DON GIOVANNI Alfin siam liberati, Zerlinetta gentil, da quel scioccone. Che ne dite, mio ben, so far pulito?
ZERLINA Signore, è mio marito...
DON GIOVANNI Chi? Colui? Vi par che un onest'uomo, un nobil cavalier, com'io mi vanto, possa soffrir che quel visetto d'oro, quel viso inzuccherato da un bifolcaccio vil sia strapazzato?
ZERLINA Ma, signore, io gli diedi parola di sposarlo.

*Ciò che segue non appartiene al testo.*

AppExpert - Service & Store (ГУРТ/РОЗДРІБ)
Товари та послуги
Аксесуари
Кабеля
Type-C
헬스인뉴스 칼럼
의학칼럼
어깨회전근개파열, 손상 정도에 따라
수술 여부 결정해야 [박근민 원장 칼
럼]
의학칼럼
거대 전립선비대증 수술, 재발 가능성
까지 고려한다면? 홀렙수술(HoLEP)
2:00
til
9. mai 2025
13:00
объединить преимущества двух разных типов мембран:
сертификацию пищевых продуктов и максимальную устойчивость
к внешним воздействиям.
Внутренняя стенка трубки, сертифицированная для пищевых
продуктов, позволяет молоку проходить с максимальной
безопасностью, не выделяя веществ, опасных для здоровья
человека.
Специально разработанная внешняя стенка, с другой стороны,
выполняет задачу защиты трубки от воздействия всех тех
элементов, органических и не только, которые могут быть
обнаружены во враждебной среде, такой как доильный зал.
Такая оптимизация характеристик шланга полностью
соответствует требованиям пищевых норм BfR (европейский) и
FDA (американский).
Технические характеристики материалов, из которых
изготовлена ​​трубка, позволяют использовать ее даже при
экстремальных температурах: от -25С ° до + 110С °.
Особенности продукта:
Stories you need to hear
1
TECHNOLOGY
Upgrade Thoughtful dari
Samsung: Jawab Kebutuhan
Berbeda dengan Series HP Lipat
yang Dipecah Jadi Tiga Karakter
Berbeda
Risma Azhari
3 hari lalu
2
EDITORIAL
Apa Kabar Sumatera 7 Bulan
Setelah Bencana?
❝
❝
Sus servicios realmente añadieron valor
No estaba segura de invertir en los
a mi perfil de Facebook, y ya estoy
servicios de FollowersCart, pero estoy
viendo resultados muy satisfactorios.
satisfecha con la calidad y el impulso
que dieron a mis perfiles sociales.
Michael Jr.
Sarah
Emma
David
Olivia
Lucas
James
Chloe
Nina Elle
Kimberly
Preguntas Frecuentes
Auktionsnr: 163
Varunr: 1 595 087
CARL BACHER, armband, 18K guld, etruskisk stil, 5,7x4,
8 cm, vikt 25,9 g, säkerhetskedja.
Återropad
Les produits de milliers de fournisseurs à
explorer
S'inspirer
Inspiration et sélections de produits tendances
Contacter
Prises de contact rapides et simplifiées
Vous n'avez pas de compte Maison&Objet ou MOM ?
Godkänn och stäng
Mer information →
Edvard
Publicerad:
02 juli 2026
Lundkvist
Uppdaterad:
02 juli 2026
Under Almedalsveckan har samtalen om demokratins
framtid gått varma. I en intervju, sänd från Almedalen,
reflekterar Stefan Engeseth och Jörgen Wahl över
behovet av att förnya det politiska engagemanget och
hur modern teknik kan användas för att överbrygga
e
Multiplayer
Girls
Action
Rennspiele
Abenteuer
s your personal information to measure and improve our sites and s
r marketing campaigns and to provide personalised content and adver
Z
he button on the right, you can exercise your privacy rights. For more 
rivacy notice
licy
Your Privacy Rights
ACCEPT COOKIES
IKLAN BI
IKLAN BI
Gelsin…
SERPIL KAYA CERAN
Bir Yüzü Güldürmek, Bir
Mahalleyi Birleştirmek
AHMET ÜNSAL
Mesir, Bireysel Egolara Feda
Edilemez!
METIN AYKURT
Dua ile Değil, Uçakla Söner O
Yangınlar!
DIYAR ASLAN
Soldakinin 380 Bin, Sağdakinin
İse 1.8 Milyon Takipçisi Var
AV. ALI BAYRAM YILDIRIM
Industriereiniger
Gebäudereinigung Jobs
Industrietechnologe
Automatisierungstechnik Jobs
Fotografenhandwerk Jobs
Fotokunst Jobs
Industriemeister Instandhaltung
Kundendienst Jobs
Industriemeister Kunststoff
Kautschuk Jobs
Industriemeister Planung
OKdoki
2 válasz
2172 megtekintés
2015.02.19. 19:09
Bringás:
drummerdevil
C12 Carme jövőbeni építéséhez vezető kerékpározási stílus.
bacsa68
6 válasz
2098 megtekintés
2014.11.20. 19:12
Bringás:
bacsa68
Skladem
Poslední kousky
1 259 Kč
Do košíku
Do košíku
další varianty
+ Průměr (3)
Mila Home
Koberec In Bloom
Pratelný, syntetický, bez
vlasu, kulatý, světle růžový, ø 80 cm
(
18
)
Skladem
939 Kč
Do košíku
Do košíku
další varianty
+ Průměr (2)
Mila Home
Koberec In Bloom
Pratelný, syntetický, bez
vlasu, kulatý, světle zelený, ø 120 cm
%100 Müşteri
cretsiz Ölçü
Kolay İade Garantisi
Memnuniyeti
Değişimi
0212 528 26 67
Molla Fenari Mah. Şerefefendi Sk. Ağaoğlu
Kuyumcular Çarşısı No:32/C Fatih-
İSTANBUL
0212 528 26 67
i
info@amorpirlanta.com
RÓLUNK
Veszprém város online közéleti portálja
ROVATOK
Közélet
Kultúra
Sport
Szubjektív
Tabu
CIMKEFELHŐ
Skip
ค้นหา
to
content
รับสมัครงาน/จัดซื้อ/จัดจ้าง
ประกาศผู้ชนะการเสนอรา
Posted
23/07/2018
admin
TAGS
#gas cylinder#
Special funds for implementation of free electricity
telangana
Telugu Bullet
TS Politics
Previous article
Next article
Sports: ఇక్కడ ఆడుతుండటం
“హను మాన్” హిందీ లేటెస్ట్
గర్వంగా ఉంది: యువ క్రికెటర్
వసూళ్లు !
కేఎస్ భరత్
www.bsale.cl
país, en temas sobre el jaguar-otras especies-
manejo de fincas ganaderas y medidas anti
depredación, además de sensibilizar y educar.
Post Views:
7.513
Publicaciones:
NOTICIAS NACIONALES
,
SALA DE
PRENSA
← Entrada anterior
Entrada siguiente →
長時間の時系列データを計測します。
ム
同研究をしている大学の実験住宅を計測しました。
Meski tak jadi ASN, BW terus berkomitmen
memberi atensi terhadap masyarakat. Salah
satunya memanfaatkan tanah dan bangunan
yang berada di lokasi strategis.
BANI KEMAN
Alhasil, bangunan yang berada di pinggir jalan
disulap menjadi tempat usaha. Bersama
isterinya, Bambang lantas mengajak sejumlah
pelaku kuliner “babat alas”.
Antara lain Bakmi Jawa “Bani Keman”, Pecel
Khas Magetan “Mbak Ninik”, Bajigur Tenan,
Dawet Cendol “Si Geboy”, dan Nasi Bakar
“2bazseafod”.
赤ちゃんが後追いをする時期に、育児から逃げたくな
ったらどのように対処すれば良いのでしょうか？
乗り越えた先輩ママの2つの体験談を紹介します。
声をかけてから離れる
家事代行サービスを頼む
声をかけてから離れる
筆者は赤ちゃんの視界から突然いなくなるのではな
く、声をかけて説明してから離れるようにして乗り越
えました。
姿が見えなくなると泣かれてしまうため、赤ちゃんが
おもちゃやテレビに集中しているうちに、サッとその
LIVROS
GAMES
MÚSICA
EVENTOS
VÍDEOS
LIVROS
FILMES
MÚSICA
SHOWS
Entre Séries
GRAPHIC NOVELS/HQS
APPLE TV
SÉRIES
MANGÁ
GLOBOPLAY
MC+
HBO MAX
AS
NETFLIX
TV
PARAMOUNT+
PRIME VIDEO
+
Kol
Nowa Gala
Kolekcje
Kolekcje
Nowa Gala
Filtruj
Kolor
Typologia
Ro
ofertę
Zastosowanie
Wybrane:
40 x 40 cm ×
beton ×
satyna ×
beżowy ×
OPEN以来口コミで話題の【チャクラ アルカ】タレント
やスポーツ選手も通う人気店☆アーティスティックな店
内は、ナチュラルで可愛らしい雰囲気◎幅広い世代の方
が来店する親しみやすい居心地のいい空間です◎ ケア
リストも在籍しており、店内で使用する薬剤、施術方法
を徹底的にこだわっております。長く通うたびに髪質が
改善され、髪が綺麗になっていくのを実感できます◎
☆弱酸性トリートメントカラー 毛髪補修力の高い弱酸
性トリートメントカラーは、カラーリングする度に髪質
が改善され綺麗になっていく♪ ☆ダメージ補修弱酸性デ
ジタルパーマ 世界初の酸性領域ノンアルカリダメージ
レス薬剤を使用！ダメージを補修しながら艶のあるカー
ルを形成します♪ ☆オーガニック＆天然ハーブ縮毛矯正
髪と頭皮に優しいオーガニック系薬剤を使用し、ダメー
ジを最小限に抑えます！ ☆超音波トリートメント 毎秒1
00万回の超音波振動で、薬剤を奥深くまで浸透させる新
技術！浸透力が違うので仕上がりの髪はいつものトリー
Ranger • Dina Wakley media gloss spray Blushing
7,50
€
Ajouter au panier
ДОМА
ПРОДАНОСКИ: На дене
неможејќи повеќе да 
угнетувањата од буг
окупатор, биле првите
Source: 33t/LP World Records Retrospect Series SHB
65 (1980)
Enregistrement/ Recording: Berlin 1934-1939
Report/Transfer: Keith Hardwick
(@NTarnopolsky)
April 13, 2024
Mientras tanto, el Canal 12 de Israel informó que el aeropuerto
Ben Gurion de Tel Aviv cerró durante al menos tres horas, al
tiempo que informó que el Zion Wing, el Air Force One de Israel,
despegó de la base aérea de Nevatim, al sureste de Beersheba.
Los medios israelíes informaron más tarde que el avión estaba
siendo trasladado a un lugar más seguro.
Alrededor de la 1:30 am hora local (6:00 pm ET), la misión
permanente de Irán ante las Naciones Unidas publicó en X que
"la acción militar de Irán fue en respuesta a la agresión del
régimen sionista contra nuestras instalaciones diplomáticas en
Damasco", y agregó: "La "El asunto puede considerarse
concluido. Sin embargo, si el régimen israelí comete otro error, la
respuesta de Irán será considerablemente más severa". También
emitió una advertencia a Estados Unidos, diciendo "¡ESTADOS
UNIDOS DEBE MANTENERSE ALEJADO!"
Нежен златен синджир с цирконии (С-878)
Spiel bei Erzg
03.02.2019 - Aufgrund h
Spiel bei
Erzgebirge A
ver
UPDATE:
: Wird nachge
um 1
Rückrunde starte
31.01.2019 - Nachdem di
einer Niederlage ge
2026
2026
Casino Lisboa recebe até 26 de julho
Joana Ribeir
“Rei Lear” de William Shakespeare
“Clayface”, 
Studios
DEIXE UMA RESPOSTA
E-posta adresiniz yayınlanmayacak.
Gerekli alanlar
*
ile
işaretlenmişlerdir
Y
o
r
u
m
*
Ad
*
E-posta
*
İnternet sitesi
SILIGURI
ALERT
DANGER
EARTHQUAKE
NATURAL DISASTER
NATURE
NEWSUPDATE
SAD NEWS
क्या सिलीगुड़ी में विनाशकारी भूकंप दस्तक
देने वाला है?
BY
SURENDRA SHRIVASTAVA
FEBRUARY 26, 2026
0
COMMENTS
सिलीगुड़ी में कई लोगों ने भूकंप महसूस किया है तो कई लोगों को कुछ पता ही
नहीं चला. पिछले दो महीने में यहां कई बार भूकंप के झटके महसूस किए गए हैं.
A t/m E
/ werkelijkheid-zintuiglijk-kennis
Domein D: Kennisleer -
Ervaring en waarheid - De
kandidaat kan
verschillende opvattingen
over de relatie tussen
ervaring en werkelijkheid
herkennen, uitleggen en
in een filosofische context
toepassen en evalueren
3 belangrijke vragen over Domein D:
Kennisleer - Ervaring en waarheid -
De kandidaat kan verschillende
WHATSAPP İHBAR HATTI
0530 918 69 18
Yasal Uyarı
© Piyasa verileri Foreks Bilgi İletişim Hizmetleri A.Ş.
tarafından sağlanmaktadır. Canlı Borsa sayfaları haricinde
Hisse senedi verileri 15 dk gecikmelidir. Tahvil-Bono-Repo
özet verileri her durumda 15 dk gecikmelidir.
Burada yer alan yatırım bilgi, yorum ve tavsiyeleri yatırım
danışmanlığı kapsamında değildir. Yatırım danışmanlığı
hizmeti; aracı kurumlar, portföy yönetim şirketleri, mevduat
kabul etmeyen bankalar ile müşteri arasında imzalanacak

DON GIOVANNI Tal parola non vale un zero. Voi non siete fatta per essere paesana; un altra sorte vi procuran quegli occhi bricconcelli, quei labretti sì belli, quelle dituccie candide e odorose, parmi toccar giuncata e fiutar rose.
ZERLINA Ah!... Non vorrei...
DON GIOVANNI Che non vorreste?
ZERLINA Alfine ingannata restar. Io so che raro colle donne voi altri cavalieri siete onesti e sinceri.
DON GIOVANNI È un impostura della gente plebea! La nobilità ha dipinta negli occhi l'onestà. Orsù, non perdiam tempo; in questo istante io ti voglio sposar.
ZERLINA Voi!
DON GIOVANNI Certo, io. Quel casinetto è mio: soli saremo e là, gioiello mio, ci sposeremo.